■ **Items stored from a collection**
*** Block opens ***

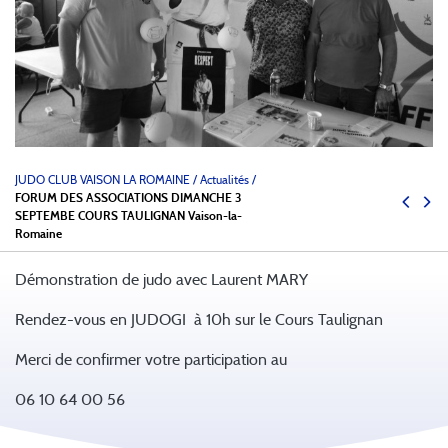
JUDO CLUB VAISON LA ROMAINE
/
Actualités /
FORUM DES ASSOCIATIONS DIMANCHE 3
SEPTEMBE COURS TAULIGNAN Vaison-la-
Romaine
Démonstration de judo avec Laurent MARY
Rendez-vous en JUDOGI à 10h sur le Cours Taulignan
Merci de confirmer votre participation au
06 10 64 00 56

*** Block closes ***

■ **Task directions**
Report each line of the records that contains the string "participation", copying every such line in full.

■ **Answer section**
Merci de confirmer votre participation au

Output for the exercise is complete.